Boek
Catcher in the Rye, The
Auteur | Jerome David Salinger |
Eerste Uitgave | 1951 |
Uitgave | 1951 |
Uitgeverij | Little, Brown and Company |
Vorm | roman |
Taal | Engels |
Bladzijden | 277 bladzijden |
Gelezen | 2003-11-01 |
Score | 8/10 |
Inhoud
Anyone who has read J. D. Salinger's New York stories - particularly A Perfect Day for Bananafish, Uncle Wiggily in Connecticut, The Laughing Man, and For Esme - With Love and Squalor, will not be surprised by the fact that his first novel is full of children.
The hero-narrator of The Catcher in the Rye is an ancient child of sixteen, a native New Yorker named Holden Caulfield. Through circumstances that tend to preclude adult, secondhand description, he leaves his prep school in Pennsylvania and goes underground in New York City for three days.

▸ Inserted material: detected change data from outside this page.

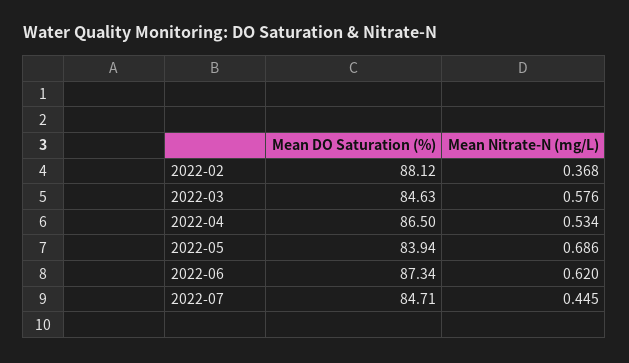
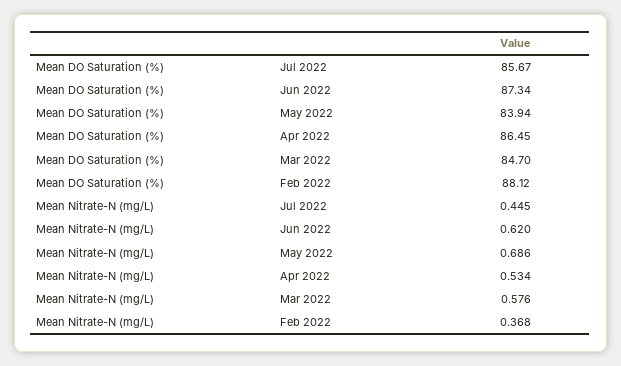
  {
    "Mean DO Saturation (%)": {
      "2022-02": 88.12,
-     "2022-03": 84.63,
+     "2022-03": 84.7,
-     "2022-04": 86.5,
+     "2022-04": 86.45,
      "2022-05": 83.94,
      "2022-06": 87.34,
-     "2022-07": 84.71
+     "2022-07": 85.67
    },
    "Mean Nitrate-N (mg/L)": {
      "2022-02": 0.368,
      "2022-03": 0.576,
      "2022-04": 0.534,
      "2022-05": 0.686,
      "2022-06": 0.62,
      "2022-07": 0.445
    }
  }

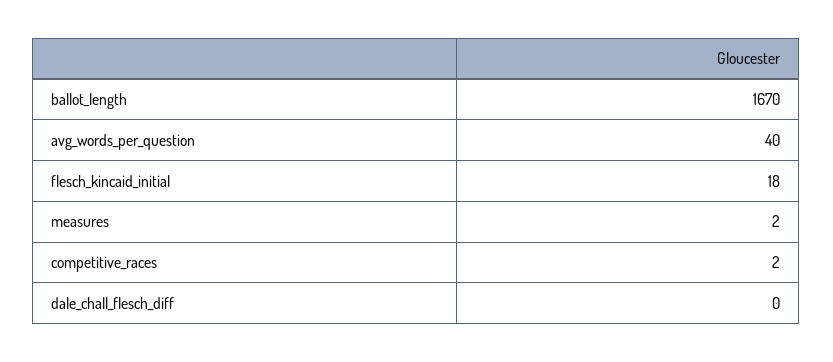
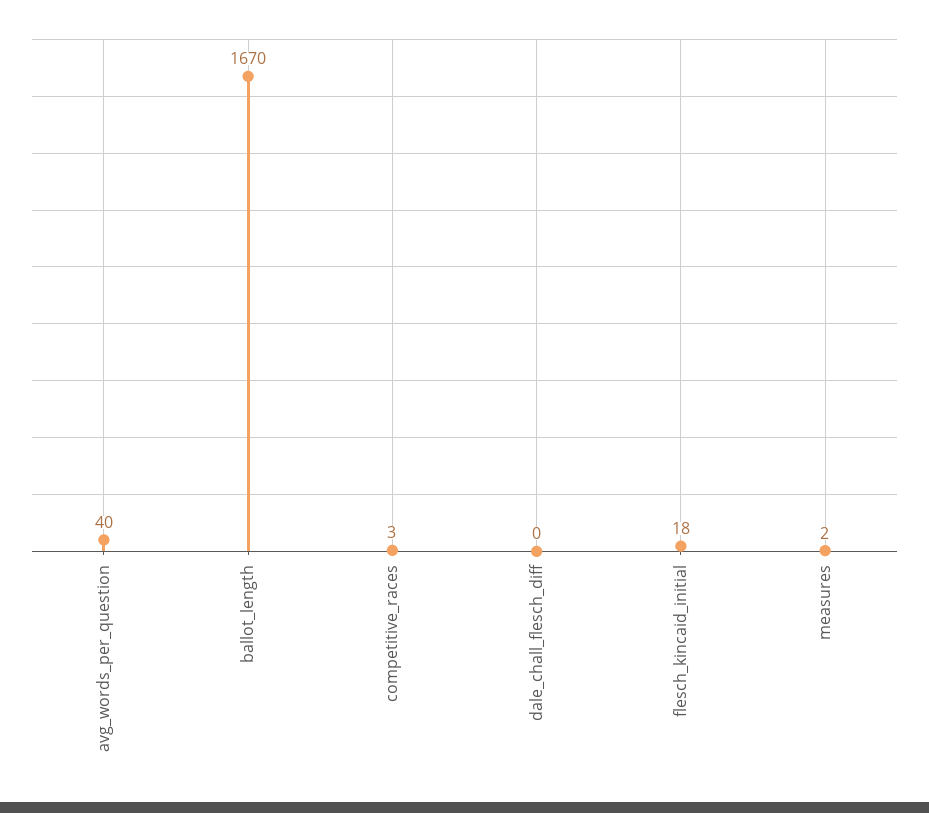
  {
    "ballot_length": 1670,
    "avg_words_per_question": 40,
    "flesch_kincaid_initial": 18,
    "measures": 2,
-   "competitive_races": 2,
+   "competitive_races": 3,
    "dale_chall_flesch_diff": 0
  }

The boy himself is at once too simple and too complex for us to make any final comment about him or his story. Perhaps the safest thing we can say about Holden is that he was born in the world not just strongly attracted to beauty but, almost, hopelessly impaled on it.
There are many voices in this novel: children's voices, adult voices, underground voices - but Holden's voice is the most eloquent of all. Transcending his own vernacular, yet remaining marvelously faithful to it, he issues a perfectly articulated cry of mixed pain and pleasure. However, like most lovers and clowns and poets of the higher orders, he keeps most of the pain to, and for, himself. The pleasure he gives away, or sets aside, with all his heart. It is there for the reader who can handle it to keep.
Bespreking
Do not hesitate: read this book!
Holden Caufield, a 16 year-old boy on the verge of adulthood, is not sure of how to behave in a world filled with 'phonies'. Holden wanders around his hometown New York, after he got expelled from this fine school Pencey for bad term results. Not wanting to face his parents, he tries to find out what life has to offer, if there is a way out of superficiality.
What makes this story so controversial is that it attacks the basic values of the American Way of Living. At the age of sixteen Holden realizes that life is not like the make-believe of the pictures. After some embarrassing confrontation he realizes that what lies behind the faΓΒ§ade of normality is often very painful, but still offers its own dark pleasures. Holden's biggest wish is to escape from everything 'phony', but what he gets is confirmation of his own faking.
The Catcher in the Rye is a book that has been analyzed by scholars like no other book. Trying to summarize the impact in a few lines is simply impossible. What can be made clear though, is that no matter if you hate or love the book, it will leave a permanent impression behind somewhere in every readers mind, a little devil that awakes at the most unexpected moments. If their is ever going to be made a list of most powerful books, The Catcher in the Rye is bound to be heavy competition for first place.
What the character Holden hungers for the most, is exactly for what Salinger himself has found the courage to accomplish: the author now lives in a secluded cottage, isolated form everything 'phony'. Rumors say that he is still writing books, but refuses to publish any of them. I find it very admirable that Salinger does not betray his own principles. But then again, if means that we cannot read what masterpieces he is bound to have written.